Archive for Sunday, June 30, 2002

NBA Notebook: Draft does little to improve East

Knicks, Sixers, Magic have question marks; Celtics essentially absent

June 30, 2002


— With the conclusion of the playoffs, at least the humiliation was over for the Eastern Conference, right?

Well, not exactly. Despite a flurry of activity at the NBA Draft, the league's lesser half essentially remains just that.

Of the first nine selections, Western Conference teams exercised seven. Think about that: The East finished with a 188-232 record against the West this season (188-236 if you count the Finals), but still couldn't bumble itself into prime draft position. The lone East picks among the top nine were small (Chicago, Jay Williams) and smaller (Cleveland, Dajuan Wagner).

Say what you want about New York getting busy, Orlando getting creative, New Orleans getting out before it could get in, but no one in the East made significant strides.

Yes, the Knicks got a certified All-Star in Antonio McDyess, but please, enough about New York finally landing a low-post option who draws double teams. McDyess is athletic, aggressive and ambulatory (a significant upgrade, right there, on Marcus Camby), but tends to get his points at the rim.

The Knicks went into the draft with concerns in the post and at point guard. They exited the same way. Kurt Thomas remains at center. Instead of Charlie Ward, Howard Eisley and Mark Jackson at the point, it's Ward, Eisley and Frank Williams.

Philadelphia also was somewhat active, dealing point guard Speedy Claxton and adding University of Miami forward John Salmons. But questions remain at point guard and power forward. Eric Snow still can't make a shot; replacements have yet to arrive for George Lynch and Tyrone Hill.

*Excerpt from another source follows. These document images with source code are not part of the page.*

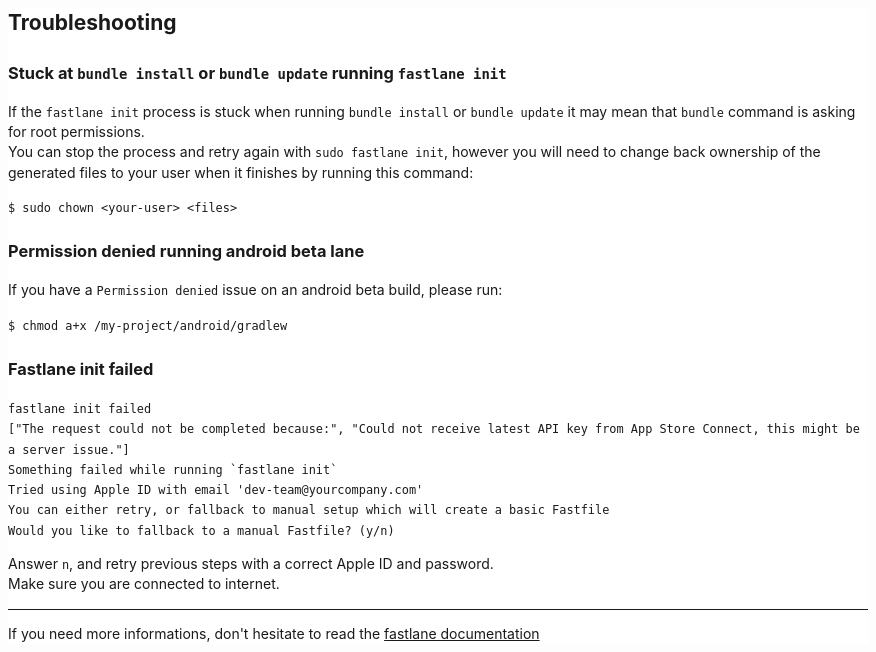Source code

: 
## Troubleshooting

### Stuck at `bundle install` or `bundle update` running `fastlane init`

If the `fastlane init` process is stuck when running `bundle install` or `bundle update` it may mean that `bundle` command is asking for root permissions.  
You can stop the process and retry again with `sudo fastlane init`, however you will need to change back ownership of the generated files to your user when it finishes by running this command:
```
$ sudo chown <your-user> <files>
```

### Permission denied running android beta lane

If you have a `Permission denied` issue on an android beta build, please run:
```
$ chmod a+x /my-project/android/gradlew
```

### Fastlane init failed
```
fastlane init failed
["The request could not be completed because:", "Could not receive latest API key from App Store Connect, this might be a server issue."]
Something failed while running `fastlane init`
Tried using Apple ID with email 'dev-team@yourcompany.com'
You can either retry, or fallback to manual setup which will create a basic Fastfile
Would you like to fallback to a manual Fastfile? (y/n)
```
Answer `n`, and retry previous steps with a correct Apple ID and password.  
Make sure you are connected to internet.


---
If you need more informations, don't hesitate to read the [fastlane documentation](https://docs.fastlane.tools/)
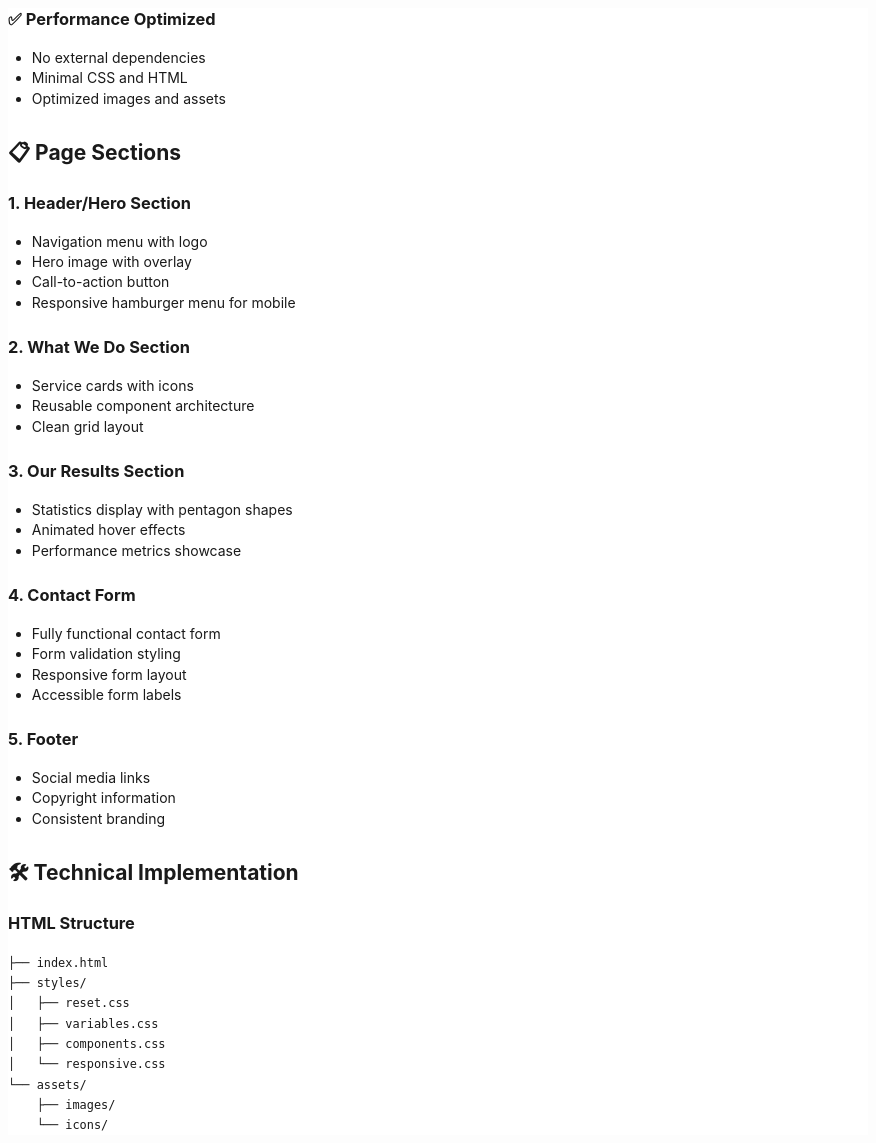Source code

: ### ✅ Performance Optimized

- No external dependencies
- Minimal CSS and HTML
- Optimized images and assets

## 📋 Page Sections

### 1. Header/Hero Section

- Navigation menu with logo
- Hero image with overlay
- Call-to-action button
- Responsive hamburger menu for mobile

### 2. What We Do Section

- Service cards with icons
- Reusable component architecture
- Clean grid layout

### 3. Our Results Section

- Statistics display with pentagon shapes
- Animated hover effects
- Performance metrics showcase

### 4. Contact Form

- Fully functional contact form
- Form validation styling
- Responsive form layout
- Accessible form labels

### 5. Footer

- Social media links
- Copyright information
- Consistent branding

## 🛠️ Technical Implementation

### HTML Structure

```
├── index.html
├── styles/
│   ├── reset.css
│   ├── variables.css
│   ├── components.css
│   └── responsive.css
└── assets/
    ├── images/
    └── icons/
```

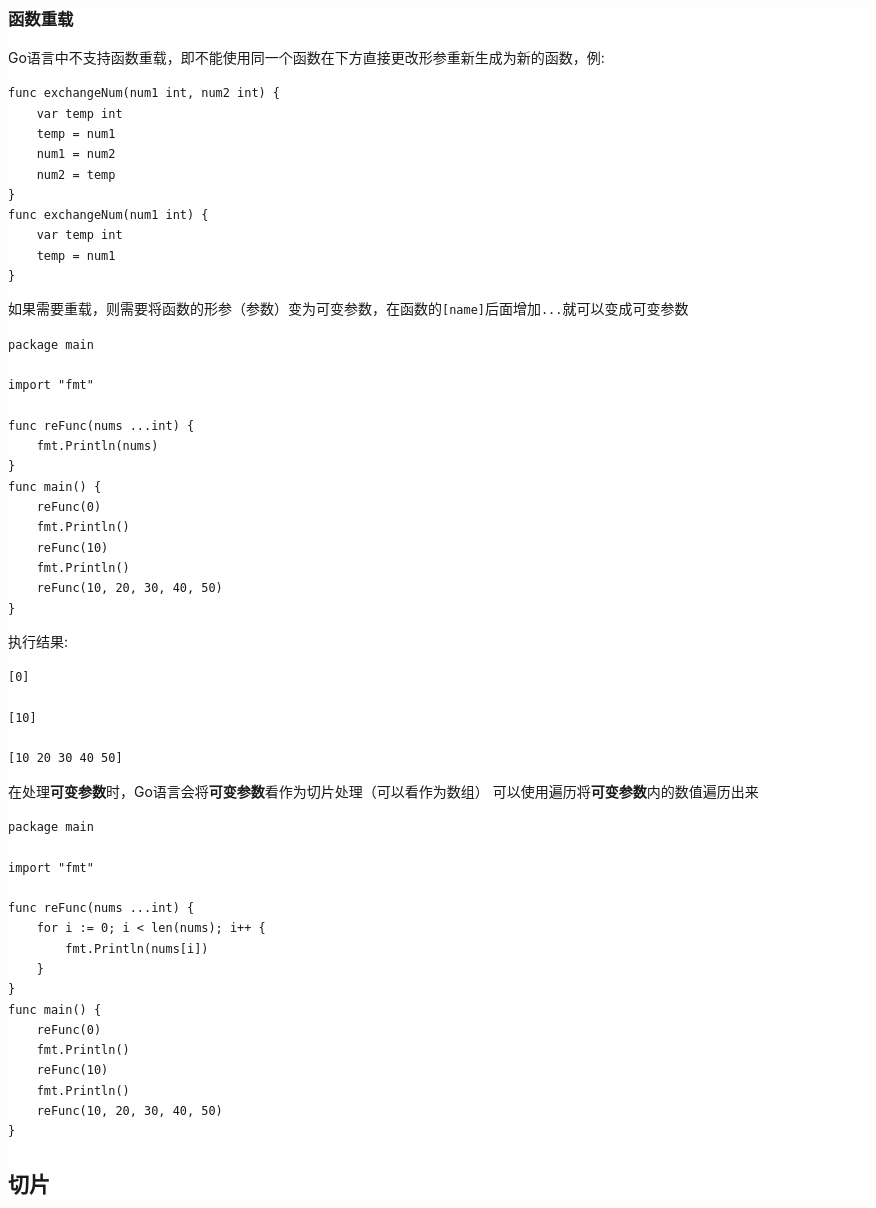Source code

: ### 函数重载
Go语言中不支持函数重载，即不能使用同一个函数在下方直接更改形参重新生成为新的函数，例:
```go=
func exchangeNum(num1 int, num2 int) {
	var temp int
	temp = num1
	num1 = num2
	num2 = temp
}
func exchangeNum(num1 int) {
	var temp int
	temp = num1
}
```
如果需要重载，则需要将函数的形参（参数）变为可变参数，在函数的`[name]`后面增加`...`就可以变成可变参数
```go=
package main

import "fmt"

func reFunc(nums ...int) {
	fmt.Println(nums)
}
func main() {
	reFunc(0)
	fmt.Println()
	reFunc(10)
	fmt.Println()
	reFunc(10, 20, 30, 40, 50)
}

```
执行结果:
```text=
[0]

[10]

[10 20 30 40 50]

```
在处理**可变参数**时，Go语言会将**可变参数**看作为切片处理（可以看作为数组）
可以使用遍历将**可变参数**内的数值遍历出来
```go=
package main

import "fmt"

func reFunc(nums ...int) {
	for i := 0; i < len(nums); i++ {
		fmt.Println(nums[i])
	}
}
func main() {
	reFunc(0)
	fmt.Println()
	reFunc(10)
	fmt.Println()
	reFunc(10, 20, 30, 40, 50)
}

```
## 切片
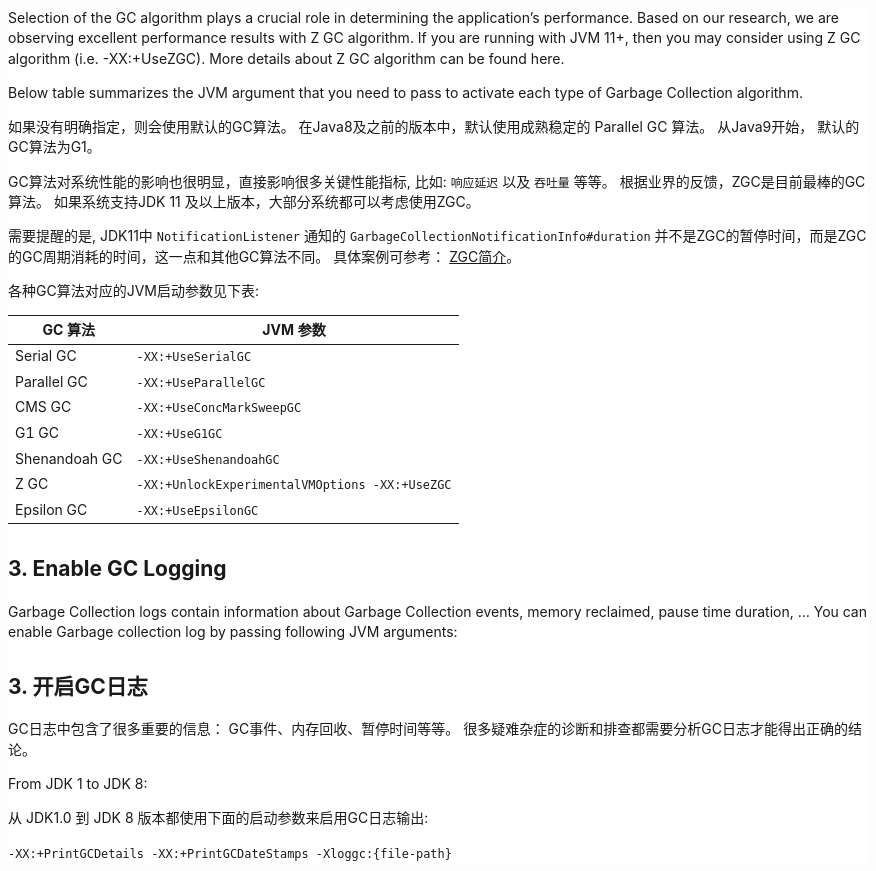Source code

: Selection of the GC algorithm plays a crucial role in determining the application’s performance. Based on our research, we are observing excellent performance results with Z GC algorithm. If you are running with JVM 11+, then you may consider using Z GC algorithm (i.e. -XX:+UseZGC). More details about Z GC algorithm can be found here.

Below table summarizes the JVM argument that you need to pass to activate each type of Garbage Collection algorithm.

如果没有明确指定，则会使用默认的GC算法。
在Java8及之前的版本中，默认使用成熟稳定的 Parallel GC 算法。
从Java9开始， 默认的GC算法为G1。

GC算法对系统性能的影响也很明显，直接影响很多关键性能指标, 比如: `响应延迟` 以及 `吞吐量` 等等。
根据业界的反馈，ZGC是目前最棒的GC算法。
如果系统支持JDK 11 及以上版本，大部分系统都可以考虑使用ZGC。

需要提醒的是, JDK11中 `NotificationListener` 通知的 `GarbageCollectionNotificationInfo#duration` 并不是ZGC的暂停时间，而是ZGC的GC周期消耗的时间，这一点和其他GC算法不同。 具体案例可参考： [ZGC简介](https://github.com/cncounter/translation/tree/master/tiemao_2020/23_zgc_intro)。



各种GC算法对应的JVM启动参数见下表:

| GC 算法	 | JVM 参数 |
| -------------- | ------------ |
| Serial GC	 | `-XX:+UseSerialGC` |
| Parallel GC	 | `-XX:+UseParallelGC` |
| CMS GC	 | `-XX:+UseConcMarkSweepGC` |
| G1 GC	 | `-XX:+UseG1GC` |
| Shenandoah GC	 | `-XX:+UseShenandoahGC` |
| Z GC	 | `-XX:+UnlockExperimentalVMOptions -XX:+UseZGC` |
| Epsilon GC	 | `-XX:+UseEpsilonGC` |


## 3. Enable GC Logging

Garbage Collection logs contain information about Garbage Collection events, memory reclaimed, pause time duration, … You can enable Garbage collection log by passing following JVM arguments:


## 3. 开启GC日志

GC日志中包含了很多重要的信息： GC事件、内存回收、暂停时间等等。
很多疑难杂症的诊断和排查都需要分析GC日志才能得出正确的结论。

From JDK 1 to JDK 8:


从 JDK1.0 到 JDK 8 版本都使用下面的启动参数来启用GC日志输出:

```
-XX:+PrintGCDetails -XX:+PrintGCDateStamps -Xloggc:{file-path}
```
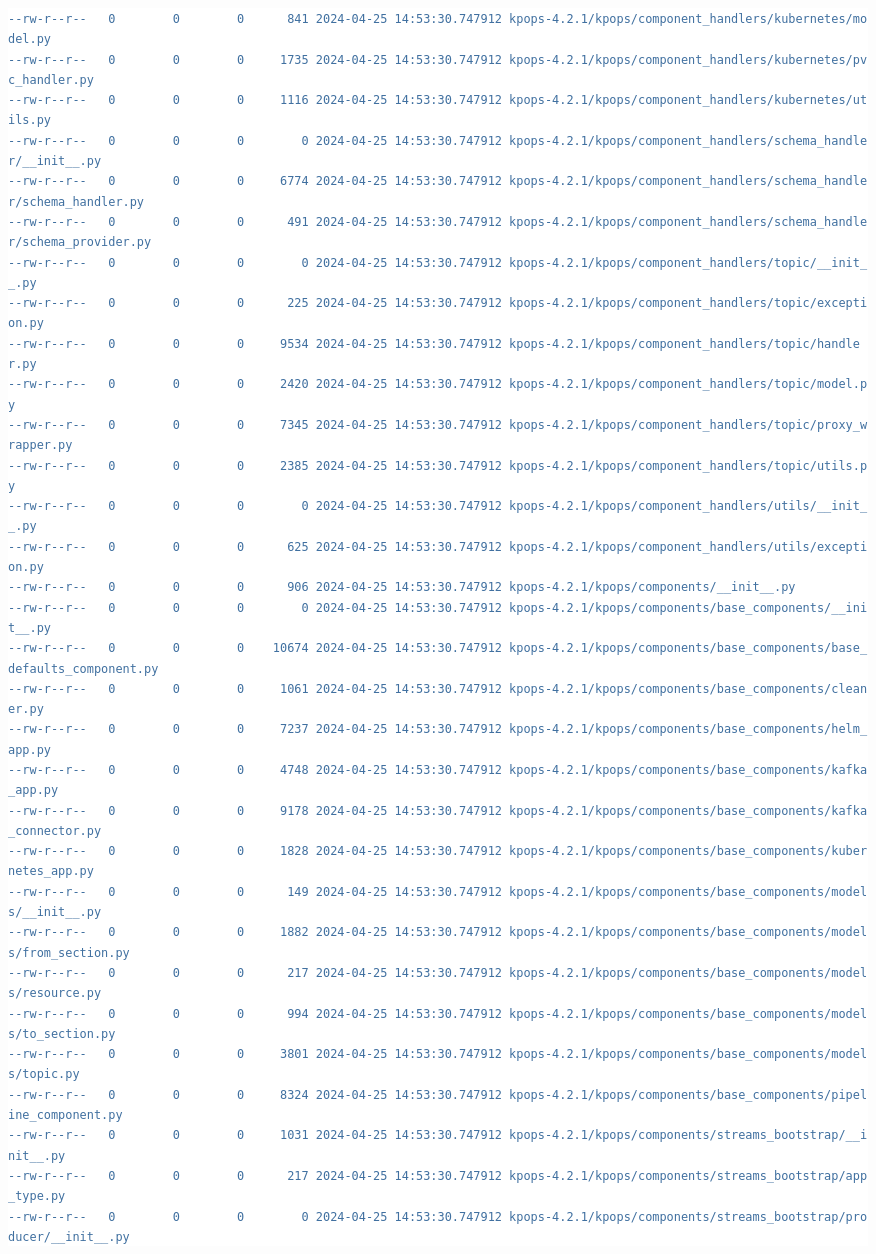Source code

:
 ```diff
--rw-r--r--   0        0        0      841 2024-04-25 14:53:30.747912 kpops-4.2.1/kpops/component_handlers/kubernetes/model.py
--rw-r--r--   0        0        0     1735 2024-04-25 14:53:30.747912 kpops-4.2.1/kpops/component_handlers/kubernetes/pvc_handler.py
--rw-r--r--   0        0        0     1116 2024-04-25 14:53:30.747912 kpops-4.2.1/kpops/component_handlers/kubernetes/utils.py
--rw-r--r--   0        0        0        0 2024-04-25 14:53:30.747912 kpops-4.2.1/kpops/component_handlers/schema_handler/__init__.py
--rw-r--r--   0        0        0     6774 2024-04-25 14:53:30.747912 kpops-4.2.1/kpops/component_handlers/schema_handler/schema_handler.py
--rw-r--r--   0        0        0      491 2024-04-25 14:53:30.747912 kpops-4.2.1/kpops/component_handlers/schema_handler/schema_provider.py
--rw-r--r--   0        0        0        0 2024-04-25 14:53:30.747912 kpops-4.2.1/kpops/component_handlers/topic/__init__.py
--rw-r--r--   0        0        0      225 2024-04-25 14:53:30.747912 kpops-4.2.1/kpops/component_handlers/topic/exception.py
--rw-r--r--   0        0        0     9534 2024-04-25 14:53:30.747912 kpops-4.2.1/kpops/component_handlers/topic/handler.py
--rw-r--r--   0        0        0     2420 2024-04-25 14:53:30.747912 kpops-4.2.1/kpops/component_handlers/topic/model.py
--rw-r--r--   0        0        0     7345 2024-04-25 14:53:30.747912 kpops-4.2.1/kpops/component_handlers/topic/proxy_wrapper.py
--rw-r--r--   0        0        0     2385 2024-04-25 14:53:30.747912 kpops-4.2.1/kpops/component_handlers/topic/utils.py
--rw-r--r--   0        0        0        0 2024-04-25 14:53:30.747912 kpops-4.2.1/kpops/component_handlers/utils/__init__.py
--rw-r--r--   0        0        0      625 2024-04-25 14:53:30.747912 kpops-4.2.1/kpops/component_handlers/utils/exception.py
--rw-r--r--   0        0        0      906 2024-04-25 14:53:30.747912 kpops-4.2.1/kpops/components/__init__.py
--rw-r--r--   0        0        0        0 2024-04-25 14:53:30.747912 kpops-4.2.1/kpops/components/base_components/__init__.py
--rw-r--r--   0        0        0    10674 2024-04-25 14:53:30.747912 kpops-4.2.1/kpops/components/base_components/base_defaults_component.py
--rw-r--r--   0        0        0     1061 2024-04-25 14:53:30.747912 kpops-4.2.1/kpops/components/base_components/cleaner.py
--rw-r--r--   0        0        0     7237 2024-04-25 14:53:30.747912 kpops-4.2.1/kpops/components/base_components/helm_app.py
--rw-r--r--   0        0        0     4748 2024-04-25 14:53:30.747912 kpops-4.2.1/kpops/components/base_components/kafka_app.py
--rw-r--r--   0        0        0     9178 2024-04-25 14:53:30.747912 kpops-4.2.1/kpops/components/base_components/kafka_connector.py
--rw-r--r--   0        0        0     1828 2024-04-25 14:53:30.747912 kpops-4.2.1/kpops/components/base_components/kubernetes_app.py
--rw-r--r--   0        0        0      149 2024-04-25 14:53:30.747912 kpops-4.2.1/kpops/components/base_components/models/__init__.py
--rw-r--r--   0        0        0     1882 2024-04-25 14:53:30.747912 kpops-4.2.1/kpops/components/base_components/models/from_section.py
--rw-r--r--   0        0        0      217 2024-04-25 14:53:30.747912 kpops-4.2.1/kpops/components/base_components/models/resource.py
--rw-r--r--   0        0        0      994 2024-04-25 14:53:30.747912 kpops-4.2.1/kpops/components/base_components/models/to_section.py
--rw-r--r--   0        0        0     3801 2024-04-25 14:53:30.747912 kpops-4.2.1/kpops/components/base_components/models/topic.py
--rw-r--r--   0        0        0     8324 2024-04-25 14:53:30.747912 kpops-4.2.1/kpops/components/base_components/pipeline_component.py
--rw-r--r--   0        0        0     1031 2024-04-25 14:53:30.747912 kpops-4.2.1/kpops/components/streams_bootstrap/__init__.py
--rw-r--r--   0        0        0      217 2024-04-25 14:53:30.747912 kpops-4.2.1/kpops/components/streams_bootstrap/app_type.py
--rw-r--r--   0        0        0        0 2024-04-25 14:53:30.747912 kpops-4.2.1/kpops/components/streams_bootstrap/producer/__init__.py
```
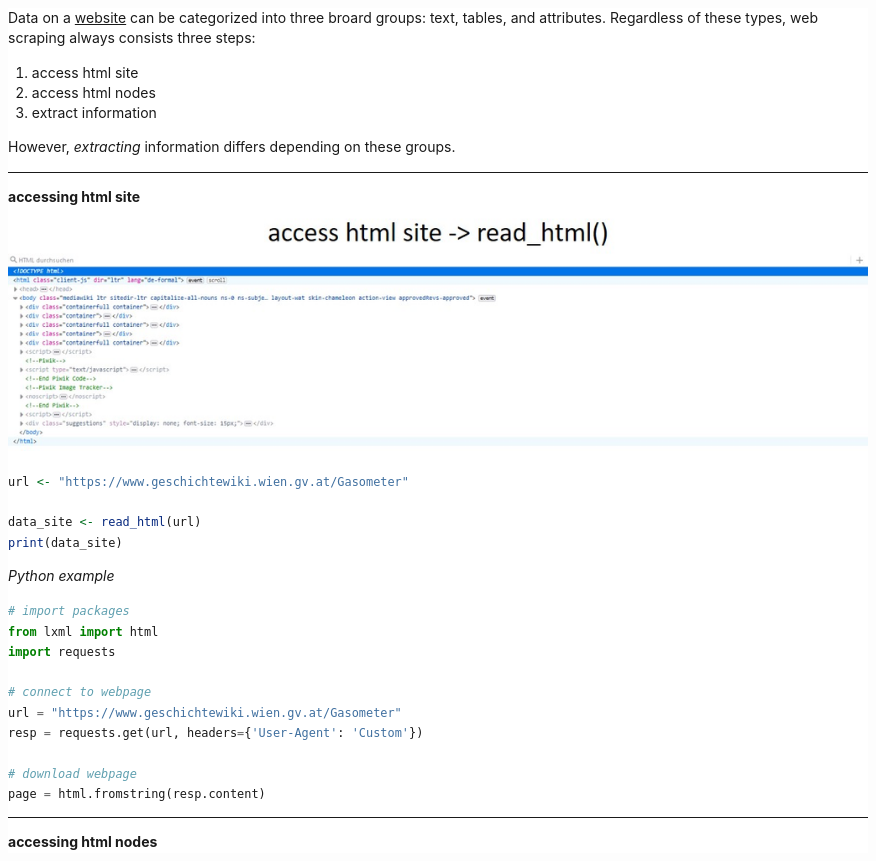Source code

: Data on a [website](https://www.geschichtewiki.wien.gv.at/Gasometer) can
be categorized into three broard groups: text, tables, and attributes.
Regardless of these types, web scraping always consists three steps:

1.  access html site
2.  access html nodes
3.  extract information

However, *extracting* information differs depending on these groups.

------------------------------------------------------------------------

**accessing html site**  
![](webscrap2.jpg)

``` r
url <- "https://www.geschichtewiki.wien.gv.at/Gasometer"

data_site <- read_html(url)
print(data_site)
```

*Python example*

``` python
# import packages
from lxml import html
import requests

# connect to webpage
url = "https://www.geschichtewiki.wien.gv.at/Gasometer"
resp = requests.get(url, headers={'User-Agent': 'Custom'})

# download webpage
page = html.fromstring(resp.content)
```

------------------------------------------------------------------------

**accessing html nodes**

Orlando entered in need of size and promptly traded the draft's top domestically produced center (Curtis Borchardt) for an undersized power forward (Ryan Humphrey).

Milwaukee (Marcus Haislip) and Indiana (Fred Jones) drafted for depth, with double-take selections.

Boston, New Orleans, Toronto and New Jersey essentially sat out the process. Detroit (Tayshaun Prince) and Atlanta (Dan Dickau) added only late first-round picks.

With Jay Williams, the Bulls made a major strides but from what depths? Until Eddie Curry and Tyson Chandler pass through puberty, it remains a waiting game.

With Wagner, the Cavaliers continued to founder loads of guards, little up front, seemingly a complete lack of structure from a franchise available to the highest bidder.

Washington created a buzz with its additions of skeletal Jared Jeffries and scrawny Juan Dixon and well could be a contender in the welterweight division if not the Atlantic. It all still comes down to Michael.

As for the Heat, it's as if it is bracing for the real reason Caron Butler slid to No. 10. It was the rare instance in the East where the draft offered unadulterated hope.

Yet throw the conference together and there still is not a team capable of stepping up against the Western powers.

Yes, McDyess came East on Wednesday night, but so did Nick Anderson, Mark Bryant and Lindsey Hunter. Now there's a shift in the balance of power for you.

Wednesday changed nothing. Talent continued to flow west.

Advantage New York

The McDyess trade impacted both sides of the Hudson.

Instead of invoking his opt-out clause after next season, Nets guard Jason Kidd had hoped to possibly form an alliance with McDyess in New Jersey. Instead, in accepting his trade to New York, McDyess waived a similar opt-out clause in his contract.

That leaves Kidd with one fewer reason to remain with the Nets, instead of hooking up with Tim Duncan in San Antonio or Tracy McGrady and Grant Hill in Orlando a year from now.

Pointed concerns

As hungry as the Heat might for an upgrade at point guard, Minnesota will go into free agency with equal concerns.

Starting point guard Terrell Brandon remains an iffy proposition to ever return following knee surgery. Backup Chauncey Billups last week decided to upgrade his $2.7 million contract for '02-03 through free agency. The 'Wolves willingly hoisted William Avery into the free-agent pool. And Robert Pack also is through with his brief Minnesota contract.

The 'Wolves tried to move up in the draft to select Frank Williams or Dickau, but the Knicks and Hawks had more to offer to land those spots in the 20s.

Here's the rub: If Minnesota had not been stripped of its first-round pick because of its salary-cap circumvention with Joe Smith, it would have selected at No. 24 in position to draft either Williams or Dickau.

Buy George

Not only could a bid from the Heat impact the free-agent decision of Lakers forward Devean George, but the Heat's other decisions could impact the Lakers, with Los Angeles possibly casting an eye toward Heat free agents Jim Jackson and Kendall Gill.